Computed tomographic measures of pulmonary vascular morphology in smokers and their clinical implications
- PMID: 23656466
- PMCID: PMC3778757
- DOI: 10.1164/rccm.201301-0162OC
Computed tomographic measures of pulmonary vascular morphology in smokers and their clinical implications
Abstract
Rationale: Angiographic investigation suggests that pulmonary vascular remodeling in smokers is characterized by distal pruning of the blood vessels.
Objectives: Using volumetric computed tomography scans of the chest we sought to quantitatively evaluate this process and assess its clinical associations.
Methods: Pulmonary vessels were automatically identified, segmented, and measured. Total blood vessel volume (TBV) and the aggregate vessel volume for vessels less than 5 mm(2) (BV5) were calculated for all lobes. The lobe-specific BV5 measures were normalized to the TBV of that lobe and the nonvascular tissue volume (BV5/T(issue)V) to calculate lobe-specific BV5/TBV and BV5/T(issue)V ratios. Densitometric measures of emphysema were obtained using a Hounsfield unit threshold of -950 (%LAA-950). Measures of chronic obstructive pulmonary disease severity included single breath measures of diffusing capacity of carbon monoxide, oxygen saturation, the 6-minute-walk distance, St George's Respiratory Questionnaire total score (SGRQ), and the body mass index, airflow obstruction, dyspnea, and exercise capacity (BODE) index.

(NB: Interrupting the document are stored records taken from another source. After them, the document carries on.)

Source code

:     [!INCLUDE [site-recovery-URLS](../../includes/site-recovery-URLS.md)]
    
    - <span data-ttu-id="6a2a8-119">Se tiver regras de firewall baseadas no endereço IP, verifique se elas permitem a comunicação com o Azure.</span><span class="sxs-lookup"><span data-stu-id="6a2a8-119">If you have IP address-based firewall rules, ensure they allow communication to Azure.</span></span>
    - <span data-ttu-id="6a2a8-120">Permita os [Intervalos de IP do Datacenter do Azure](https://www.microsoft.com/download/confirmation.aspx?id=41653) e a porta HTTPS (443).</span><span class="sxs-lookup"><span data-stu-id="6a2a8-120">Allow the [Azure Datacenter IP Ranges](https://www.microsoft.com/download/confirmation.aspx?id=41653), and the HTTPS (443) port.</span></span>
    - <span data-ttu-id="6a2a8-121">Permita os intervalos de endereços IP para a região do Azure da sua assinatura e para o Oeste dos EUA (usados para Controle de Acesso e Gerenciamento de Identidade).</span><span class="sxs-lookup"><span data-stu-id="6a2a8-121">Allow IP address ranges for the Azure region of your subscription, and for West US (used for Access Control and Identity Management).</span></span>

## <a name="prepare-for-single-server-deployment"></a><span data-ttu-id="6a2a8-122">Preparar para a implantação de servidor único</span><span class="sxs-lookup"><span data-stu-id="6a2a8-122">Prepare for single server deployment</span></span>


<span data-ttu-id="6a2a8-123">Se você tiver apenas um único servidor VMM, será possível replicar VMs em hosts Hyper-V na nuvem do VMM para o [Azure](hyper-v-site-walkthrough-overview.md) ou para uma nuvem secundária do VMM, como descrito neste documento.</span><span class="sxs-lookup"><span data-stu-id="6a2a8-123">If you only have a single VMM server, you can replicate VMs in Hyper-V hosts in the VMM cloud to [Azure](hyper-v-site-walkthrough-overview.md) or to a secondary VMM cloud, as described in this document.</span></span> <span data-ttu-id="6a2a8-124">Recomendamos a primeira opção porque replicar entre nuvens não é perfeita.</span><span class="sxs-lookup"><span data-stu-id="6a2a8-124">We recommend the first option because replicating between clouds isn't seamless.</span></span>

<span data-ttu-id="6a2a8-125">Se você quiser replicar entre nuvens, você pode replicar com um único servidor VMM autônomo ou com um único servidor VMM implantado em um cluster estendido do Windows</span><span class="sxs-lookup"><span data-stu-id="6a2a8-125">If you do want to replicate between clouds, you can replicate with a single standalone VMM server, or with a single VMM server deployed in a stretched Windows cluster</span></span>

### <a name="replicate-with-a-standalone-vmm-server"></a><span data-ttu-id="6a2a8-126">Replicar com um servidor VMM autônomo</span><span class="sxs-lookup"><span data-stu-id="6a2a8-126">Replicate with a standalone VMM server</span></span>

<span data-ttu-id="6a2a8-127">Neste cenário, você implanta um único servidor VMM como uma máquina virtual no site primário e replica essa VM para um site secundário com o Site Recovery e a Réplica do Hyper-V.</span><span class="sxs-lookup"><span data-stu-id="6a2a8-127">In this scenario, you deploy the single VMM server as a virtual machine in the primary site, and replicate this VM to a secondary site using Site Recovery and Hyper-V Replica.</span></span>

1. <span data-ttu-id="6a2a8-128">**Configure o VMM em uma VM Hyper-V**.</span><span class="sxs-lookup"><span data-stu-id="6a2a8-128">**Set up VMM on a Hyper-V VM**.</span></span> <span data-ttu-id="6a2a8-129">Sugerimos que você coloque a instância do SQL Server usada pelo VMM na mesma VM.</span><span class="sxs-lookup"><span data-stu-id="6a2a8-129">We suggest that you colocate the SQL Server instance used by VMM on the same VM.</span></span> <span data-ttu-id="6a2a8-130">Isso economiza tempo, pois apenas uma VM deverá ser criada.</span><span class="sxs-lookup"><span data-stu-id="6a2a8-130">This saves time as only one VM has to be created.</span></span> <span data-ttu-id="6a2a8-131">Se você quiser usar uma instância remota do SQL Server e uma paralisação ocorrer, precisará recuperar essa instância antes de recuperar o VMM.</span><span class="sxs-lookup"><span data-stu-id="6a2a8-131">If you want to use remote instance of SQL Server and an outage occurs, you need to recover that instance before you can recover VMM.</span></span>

Measurements and main results: The %LAA-950 was inversely related to all calculated vascular ratios. In multivariate models including age, sex, and %LAA-950, lobe-specific measurements of BV5/TBV were directly related to resting oxygen saturation and inversely associated with both the SGRQ and BODE scores. In similar multivariate adjustment lobe-specific BV5/T(issue)V ratios were inversely related to resting oxygen saturation, diffusing capacity of carbon monoxide, 6-minute-walk distance, and directly related to the SGRQ and BODE.
Conclusions: Smoking-related chronic obstructive pulmonary disease is characterized by distal pruning of the small blood vessels (<5 mm(2)) and loss of tissue in excess of the vasculature. The magnitude of these changes predicts the clinical severity of disease.